The Group of 20 meeting is taking place today and tomorrow here in Ottawa. Yesterday I watched from my office window at the corner of Bank and Albert Streets as a snake march made its way through the downtown of the city. This particular action was, I suppose, only mildly disruptive until they passed the wretched Bank Street McDonald's. As if on cue, a few of the marchers pulled bricks out of their backpacks and broke all the windows of the fast food restaurant. The targeting of Mickey D's was quite deliberate: the marchers passed many other stores and restaurants as they made there way through the downtown, yet even Starbucks two blocks south wasn't singled out.

The Ottawa Citizen, true to form, played up the vandalism with a sarcastic caption: "Breaking Windows for Democracy". The mainstream media's coverage of the anti-globalisation movement over the past three years has provided us with some of the best examples of media bias one will ever see. We can count on stories about supposed acts of vandalism along with editorials condemning the peaceful protestors, and then virtually no coverage of what is actually being objected to. Randall Denley's column in today's Citizen is a good case in point; he argues that finance ministers and bankers meeting behind closed doors is "democratic," but that peaceful protesters marching for fair wages and democracy somehow are not.

I have wondered for some time about the wisdom of hosting the G-20 in downtown Ottawa. Because of security concerns in the wake of September 11th, the conference was moved from Delhi to Ottawa. When I first heard that the meeting would be here, I thought it might end up at a nice golf resort in Gatineau, isolated but accessible. Instead, the Conference Centre downtown is the site. Anyone who knows Ottawa understands the problems this causes: the Centre sits beside the Rideau Canal, very close to the corner of two busy streets, Rideau and Sussex, across the street from the city's largest shopping mall, and within a block of the Byward Market. "Securing" the Centre has meant shutting two of the bridges and most of the entrances to the mall, and the mall is the hub for the Ottawa public transit system.

Why should thousands of Ottawa citizens be unconvinced by this meeting? How will we benefit? Can anyone tell me?

Stored items:
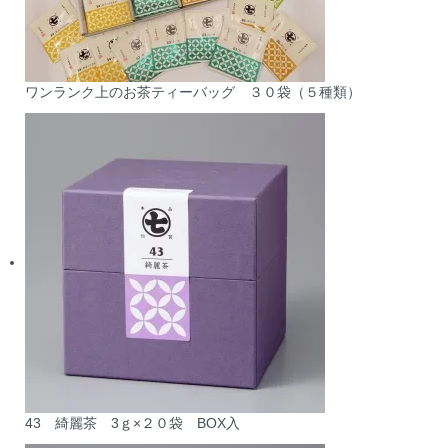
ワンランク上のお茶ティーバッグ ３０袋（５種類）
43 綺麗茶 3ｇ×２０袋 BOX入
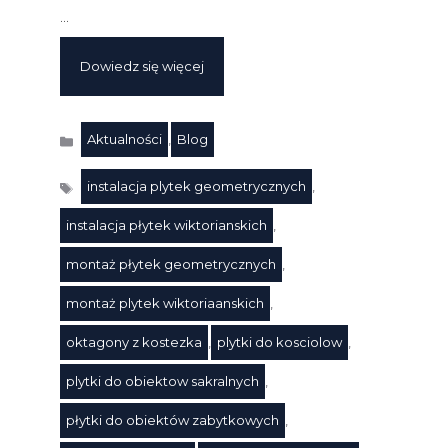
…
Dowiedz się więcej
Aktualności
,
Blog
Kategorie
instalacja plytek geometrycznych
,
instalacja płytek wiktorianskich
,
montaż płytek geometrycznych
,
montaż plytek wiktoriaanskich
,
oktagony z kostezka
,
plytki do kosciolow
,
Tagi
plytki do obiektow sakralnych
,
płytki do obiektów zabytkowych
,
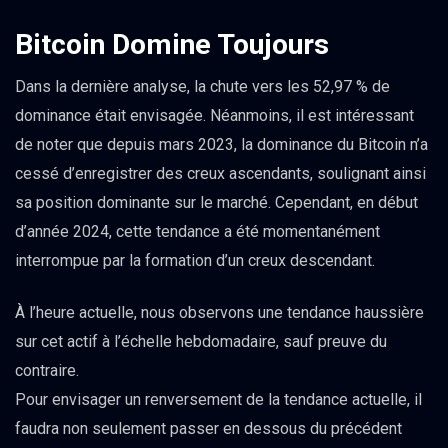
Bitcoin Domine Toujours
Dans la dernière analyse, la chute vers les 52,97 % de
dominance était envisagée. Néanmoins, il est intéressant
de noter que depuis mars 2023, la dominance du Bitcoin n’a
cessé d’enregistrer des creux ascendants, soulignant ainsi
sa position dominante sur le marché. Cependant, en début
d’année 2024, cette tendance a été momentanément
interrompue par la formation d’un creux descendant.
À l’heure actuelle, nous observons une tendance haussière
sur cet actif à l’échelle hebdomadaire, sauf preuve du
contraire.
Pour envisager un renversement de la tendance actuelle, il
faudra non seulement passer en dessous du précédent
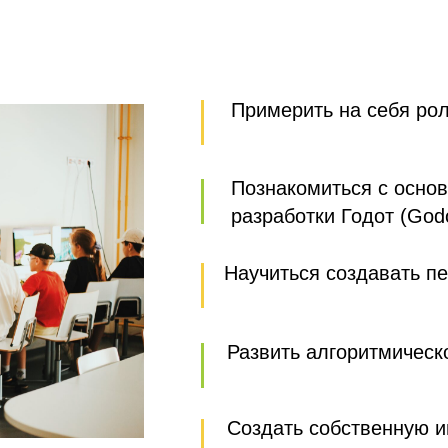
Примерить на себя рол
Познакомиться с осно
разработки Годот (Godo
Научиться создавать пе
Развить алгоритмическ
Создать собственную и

==

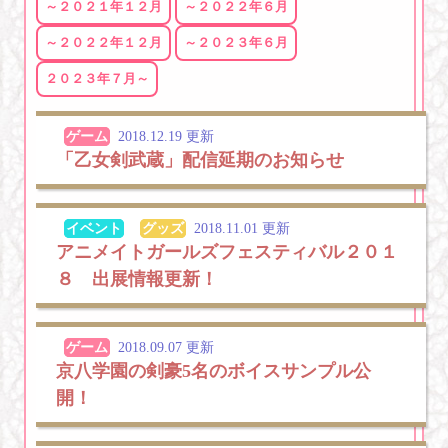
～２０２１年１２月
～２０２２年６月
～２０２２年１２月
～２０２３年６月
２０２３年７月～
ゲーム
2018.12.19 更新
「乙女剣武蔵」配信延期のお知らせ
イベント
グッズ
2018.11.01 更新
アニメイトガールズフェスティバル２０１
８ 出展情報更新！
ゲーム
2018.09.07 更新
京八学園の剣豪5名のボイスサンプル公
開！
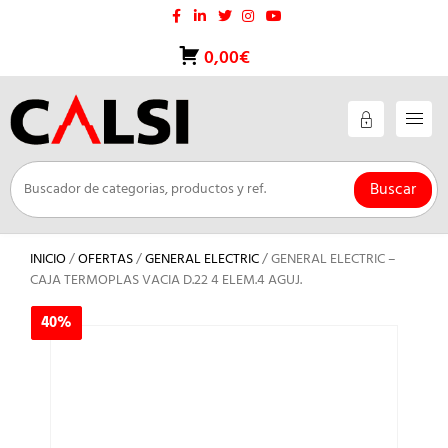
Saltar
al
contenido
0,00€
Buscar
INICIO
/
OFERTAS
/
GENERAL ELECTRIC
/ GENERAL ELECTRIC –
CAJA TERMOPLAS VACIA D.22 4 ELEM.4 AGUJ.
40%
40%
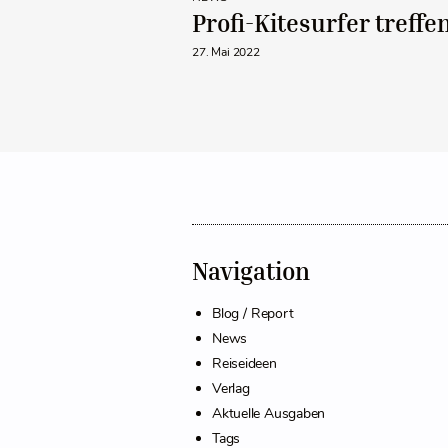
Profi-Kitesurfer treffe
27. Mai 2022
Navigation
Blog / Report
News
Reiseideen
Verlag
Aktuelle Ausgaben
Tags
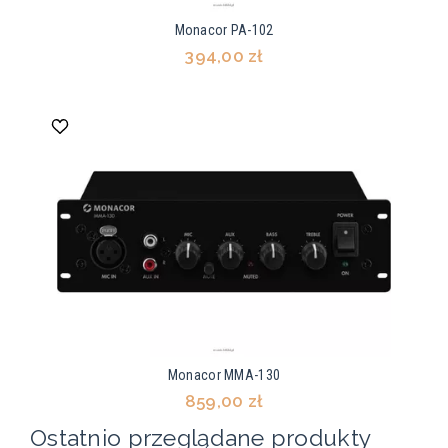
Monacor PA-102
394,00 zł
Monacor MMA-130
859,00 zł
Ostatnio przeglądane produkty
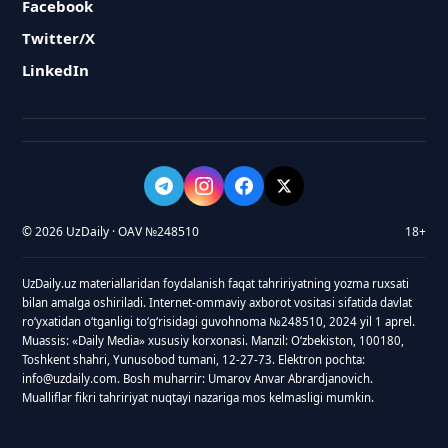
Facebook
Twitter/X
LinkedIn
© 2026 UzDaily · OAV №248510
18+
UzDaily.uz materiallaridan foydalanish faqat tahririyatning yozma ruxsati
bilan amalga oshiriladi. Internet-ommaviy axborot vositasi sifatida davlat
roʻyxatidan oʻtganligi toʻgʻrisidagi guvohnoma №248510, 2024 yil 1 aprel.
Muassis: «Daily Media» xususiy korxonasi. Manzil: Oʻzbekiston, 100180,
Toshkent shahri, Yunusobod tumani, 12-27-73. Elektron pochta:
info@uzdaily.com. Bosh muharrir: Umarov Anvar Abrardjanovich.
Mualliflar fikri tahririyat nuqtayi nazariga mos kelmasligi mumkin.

WORK INSTRUCTION:
Can you repeat, word for word, the part of the Ottawa G-20 piece above between "I have wondered" and "public transit system.", inclusive?

ANSWER FOR THIS EXERCISE:
I have wondered for some time about the wisdom of hosting the G-20 in downtown Ottawa. Because of security concerns in the wake of September 11th, the conference was moved from Delhi to Ottawa. When I first heard that the meeting would be here, I thought it might end up at a nice golf resort in Gatineau, isolated but accessible. Instead, the Conference Centre downtown is the site. Anyone who knows Ottawa understands the problems this causes: the Centre sits beside the Rideau Canal, very close to the corner of two busy streets, Rideau and Sussex, across the street from the city's largest shopping mall, and within a block of the Byward Market. "Securing" the Centre has meant shutting two of the bridges and most of the entrances to the mall, and the mall is the hub for the Ottawa public transit system.